• [WHAT IS NEEDED] Return every line of text in the data below verbatim, omitting the pictures.

Text extracted from pages: data:
######
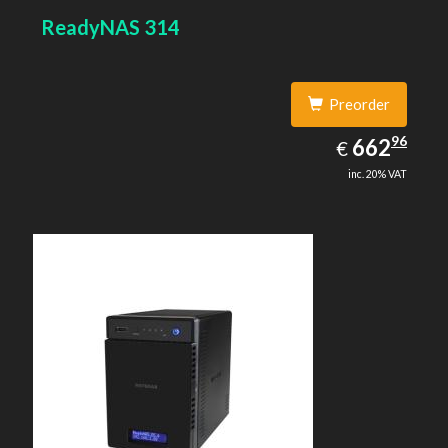
ReadyNAS 314
Preorder
662.96
96
EUR
662
€
inc. 20% VAT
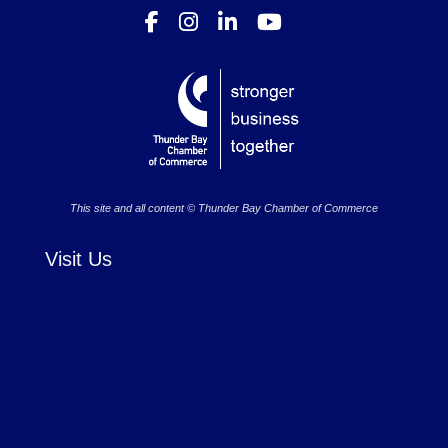
This site and all content © Thunder Bay Chamber of Commerce
Visit Us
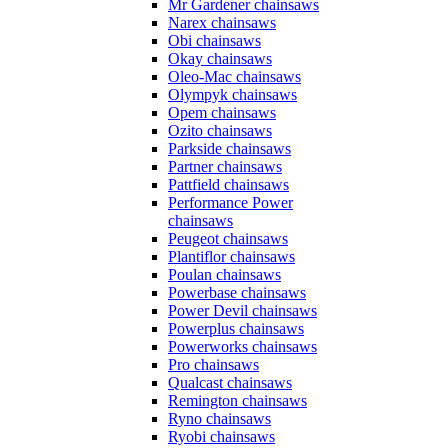
Mr Gardener chainsaws
Narex chainsaws
Obi chainsaws
Okay chainsaws
Oleo-Mac chainsaws
Olympyk chainsaws
Opem chainsaws
Ozito chainsaws
Parkside chainsaws
Partner chainsaws
Pattfield chainsaws
Performance Power
chainsaws
Peugeot chainsaws
Plantiflor chainsaws
Poulan chainsaws
Powerbase chainsaws
Power Devil chainsaws
Powerplus chainsaws
Powerworks chainsaws
Pro chainsaws
Qualcast chainsaws
Remington chainsaws
Ryno chainsaws
Ryobi chainsaws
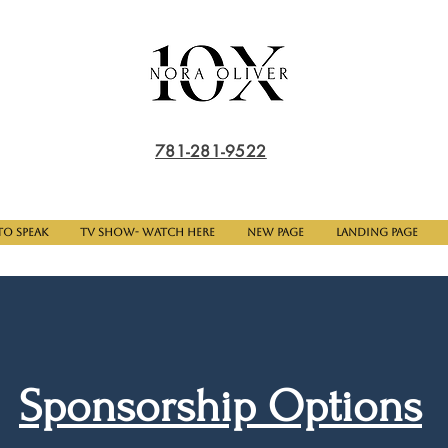
781-281-9522
o Speak
TV Show- Watch here
New Page
Landing Page
Sponsorship Options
######
• [YOUR SOLUTION]
ReadyNAS 314
Preorder
662.96
96
EUR
662
€
inc. 20% VAT
This site and all content © Thunder Bay Chamber of Commerce
Visit Us
Mr Gardener chainsaws
Narex chainsaws
Obi chainsaws
Okay chainsaws
Oleo-Mac chainsaws
Olympyk chainsaws
Opem chainsaws
Ozito chainsaws
Parkside chainsaws
Partner chainsaws
Pattfield chainsaws
Performance Power
chainsaws
Peugeot chainsaws
Plantiflor chainsaws
Poulan chainsaws
Powerbase chainsaws
Power Devil chainsaws
Powerplus chainsaws
Powerworks chainsaws
Pro chainsaws
Qualcast chainsaws
Remington chainsaws
Ryno chainsaws
Ryobi chainsaws
781-281-9522
o Speak
TV Show- Watch here
New Page
Landing Page
Sponsorship Options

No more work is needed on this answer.